Driven by compassion

Driven by compassion

We Are ONE volunteers Hermon Tusa, James Kaiwai, Wi Haenga, founder Freedom Patene and Michelle Newton at the We Are ONE Sleepout for homeless in the Kwinana town centre on Friday night. Photograph — Robyn Molloy.

Helping the homeless comes easily for Freedom and Tihema Patene, who were once themselves destitute and living on the streets. Robyn Molloy caught up with Mr and Ms Patene to find out what motivates the founders of Seville Grove and Kwinana-based charity We Are ONE to work tirelessly for those in need.

It is only recently that Freedom and Tihema Patene have told their families they spent a bleak 11 months living on the streets of Perth in 2010-11, newly arrived from New Zealand.

Ms Patene has also told how she was stabbed and almost died, except that a homeless man came to her rescue.

Prior to the attack she was suddenly on top of the world, having just attended a job interview at a hairdressing salon and was waiting at a bus stop when approached by a female asking for $1.

After handing over her last $5, two women attacked Ms Patene, stabbing her in the abdomen.

A man came to her assistance and she was rushed to hospital, lucky to be alive.

Later she and Mr Patene, now both 31, returned to the house outside where the attack occurred and discovered her helper was a homeless person, squatting in the house near the bus stop with his family.

“They ended up taking us in that day and showed us the ropes,” Mr Patene said.

“We’d been starving on the streets and didn’t know how to get food.”
They couldn’t tell their families until recently, it would have hurt their pride too much.

“Oh they knew nothing about what we went through until one day we were just having a family event last year and it kind of came out then,” Mr Patene said.

“That’s when they found out.”

Ms Patene: “We asked them for money (at the time) and they said ‘what for’, we said for T’s white card and they didn’t help,” she said.

“We never told them nothing, not even our siblings. I came from a good background, I was head girl of our intermediate and yeah, we were known to the community for doing such good things for youth back home.”

Mr Patene: “Back home I was working for a Christian radio station and was a producer for a Christian company as well.”

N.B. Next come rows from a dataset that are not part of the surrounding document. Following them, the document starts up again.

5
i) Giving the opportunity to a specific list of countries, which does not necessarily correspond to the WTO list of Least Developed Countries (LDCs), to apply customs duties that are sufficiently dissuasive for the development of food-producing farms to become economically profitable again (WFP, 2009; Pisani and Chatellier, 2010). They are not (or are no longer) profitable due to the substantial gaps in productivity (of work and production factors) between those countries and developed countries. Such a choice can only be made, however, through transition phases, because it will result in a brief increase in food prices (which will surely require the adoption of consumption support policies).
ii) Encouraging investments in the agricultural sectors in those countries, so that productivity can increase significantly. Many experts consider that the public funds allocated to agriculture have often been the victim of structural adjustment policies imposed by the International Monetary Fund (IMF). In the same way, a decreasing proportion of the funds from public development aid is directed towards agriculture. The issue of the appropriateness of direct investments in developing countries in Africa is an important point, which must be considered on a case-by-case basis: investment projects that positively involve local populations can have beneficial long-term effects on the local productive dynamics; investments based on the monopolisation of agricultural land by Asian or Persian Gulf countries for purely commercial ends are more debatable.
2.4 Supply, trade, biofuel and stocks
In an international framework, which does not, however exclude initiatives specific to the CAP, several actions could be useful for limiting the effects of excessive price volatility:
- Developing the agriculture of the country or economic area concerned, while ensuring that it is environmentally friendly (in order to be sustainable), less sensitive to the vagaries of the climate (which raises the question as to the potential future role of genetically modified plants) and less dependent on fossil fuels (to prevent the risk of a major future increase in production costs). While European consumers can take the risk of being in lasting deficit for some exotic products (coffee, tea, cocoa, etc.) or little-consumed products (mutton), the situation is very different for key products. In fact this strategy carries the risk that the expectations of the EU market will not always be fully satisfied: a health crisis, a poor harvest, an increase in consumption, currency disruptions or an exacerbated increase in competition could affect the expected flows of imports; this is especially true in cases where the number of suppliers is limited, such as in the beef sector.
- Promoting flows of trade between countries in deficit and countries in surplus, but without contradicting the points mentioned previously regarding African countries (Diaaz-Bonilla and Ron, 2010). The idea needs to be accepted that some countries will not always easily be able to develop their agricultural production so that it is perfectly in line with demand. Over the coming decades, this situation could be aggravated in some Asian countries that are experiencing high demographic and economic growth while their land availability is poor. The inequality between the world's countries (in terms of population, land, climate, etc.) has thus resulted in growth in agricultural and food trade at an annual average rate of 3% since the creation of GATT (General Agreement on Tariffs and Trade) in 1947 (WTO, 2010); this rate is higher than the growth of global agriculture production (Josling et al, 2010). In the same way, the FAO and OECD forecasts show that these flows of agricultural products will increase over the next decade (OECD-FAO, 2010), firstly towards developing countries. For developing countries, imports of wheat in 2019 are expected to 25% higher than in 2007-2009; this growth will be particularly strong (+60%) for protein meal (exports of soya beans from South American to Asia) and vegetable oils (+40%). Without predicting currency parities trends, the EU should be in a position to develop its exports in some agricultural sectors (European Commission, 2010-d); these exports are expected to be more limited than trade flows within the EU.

Ms Patene: “I don’t think we wanted to tell anyone aye.”

Mr Patene: “So being homeless over here we didn’t want to tell anyone because it was more of a bit of a pride thing. They saw us as pretty successful people back home.”

Both involved in the music industry, Mr Patene arrived in Perth in July of 2010 to further his career and Ms Patene joined him in September, even though Mr Patene had told her not to come as things were not going well.

“But I thought, no, it has been three months, three long months I am coming,” she said.

“I paid for my ticket and came over and within two weeks we were homeless and that was in Leederville, Ray Street, we had savings but it was hard to find something.”
They spent 11 months on the streets moving from suburb to suburb before transitioning to cars and vacant rooms.

“We then got a job and saved up for a week and got a car and then we slept on the streets in the car for six months and then we found a vacant room,” Ms Patene said.

“Another two months later and we did one night in the bedroom and one night in the car, then two nights in the bedroom and one in the car and then one night, so we slowly tried to wean ourselves out of the car. So it took about a year and a half.”

It was from this time that they gained such an insight into what is needed by the homeless.

In 2014, so thankful to the family that helped them and in recognition that compassion on the streets was desperately needed, they decided to start helping others living on the streets too.

After officially becoming a charity in July, We Are ONE is now focusing on helping homeless people with employment, training, emergency housing and support.

“We have met with a lot of service providers to fill the gaps,” Ms Patene said.

“And then what we do is go out on the streets and contact local businesses, Centrelink, local commerce, police, councils and we liaise that way.

“The people we find have nothing, we have to give that one-on-one support and it’s not like just today, or once a week, it’s consistent until they get a home, a job, employment and see their family. It is that continued support they need.”

Word of mouth has been strong for the charity, which has more than 180 volunteers Australia-wide and organises help when notified of someone in need, often within the hour.